Was versteht man unter Listen- oder Kampfhunden?
Listenhunde sind Rassen, die aufgrund ihrer angeblichen rassespezifischen Merkmale in rechtlichen Regelungen als gefährlich eingestuft werden. Beispiele für sogenannte Kampfhunde sind der American Staffordshire Terrier, der Dogo Argentino, der Fila Brasileiro, der Mastino Napoletano, der Perro de Presa Mallorquin und der Tosa Inu. Auch Mischlinge können betroffen sein. Die Einstufung basiert häufig auf Statistiken über Beißvorfälle und wissenschaftlichen Arbeiten zu rassespezifischem Verhalten.
Oft wird auch diskutiert, ob nicht vielmehr die Haltung des Tieres und die Kompetenz des Halters – beispielsweise durch einen Sachkundenachweis – für die Gefährlichkeit eines Hundes ausschlaggebend sind.
Historischer Hintergrund von Listen für bestimmte Hunde
Die Idee, bestimmte Hunderassen als gefährlich einzustufen, geht auf Beißvorfälle in den 1980er- und 1990er-Jahren zurück, die große mediale Aufmerksamkeit erhielten.

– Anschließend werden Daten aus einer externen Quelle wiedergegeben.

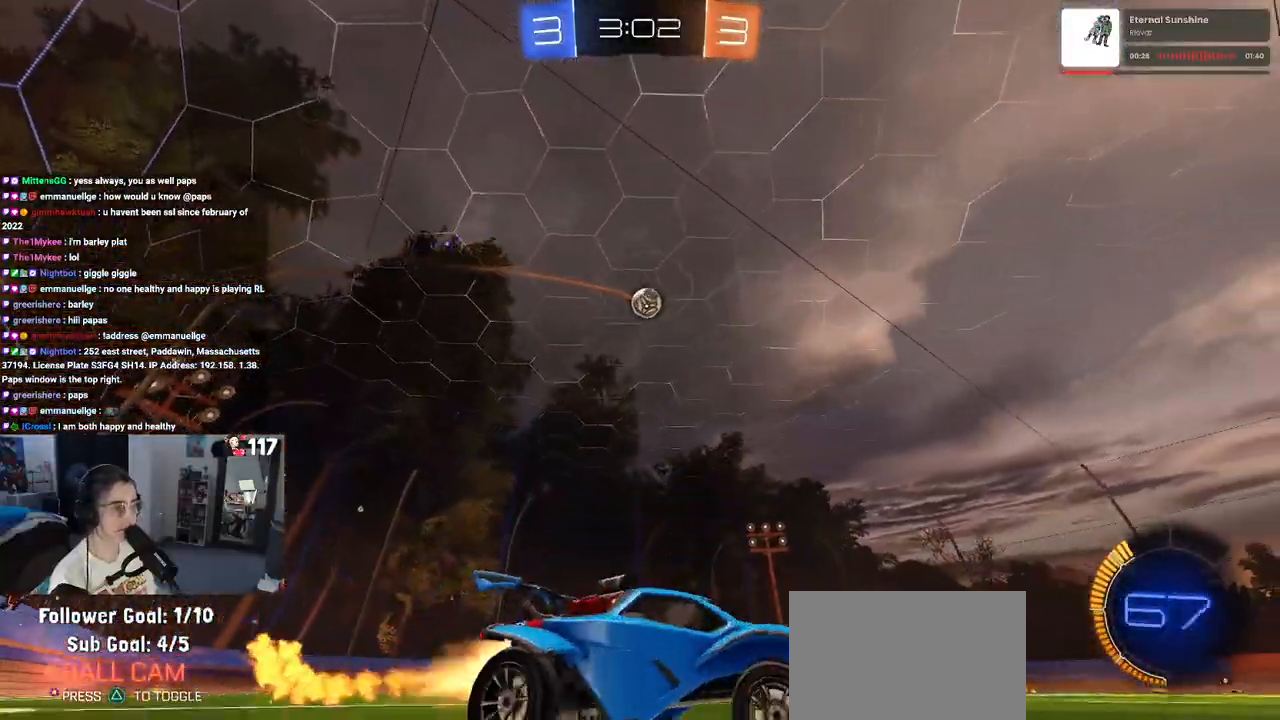
{"buttons": ["R1", "R2"], "left_stick": "left", "right_stick": "center", "events": []}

Besonders schwere Angriffe führten dazu, dass die Politik Handlungsbedarf sah, um die öffentliche Sicherheit zu gewährleisten. In Deutschland begannen Bundesländer, Rasselisten zu erstellen, um die Haltung bestimmter Hunde einzuschränken oder zu verbieten.
Dabei wurden Rassen aufgrund ihrer physischen Merkmale und ursprünglichen rassespezifischen Eigenschaften als potenziell gefährlich eingestuft. Diese Maßnahmen stützten sich häufig auf Statistiken über Beißvorfälle. Kritiker bemängeln, dass solche Zahlen oft unzureichend oder missverständlich seien. Der Deutsche Tierschutzbund und andere Organisationen setzen sich seither dafür ein, diese Listen zu hinterfragen und den Fokus auf die individuelle Beurteilung von Hunden zu legen.
Gibt es überall verbotene Hunderassen?
Der Umgang mit sogenannten Listenhunden unterscheidet sich international erheblich. Während Deutschland und einige andere europäische Länder Rasselisten führen, gibt es auch Ansätze, die sich stärker auf individuelle Bewertungen konzentrieren.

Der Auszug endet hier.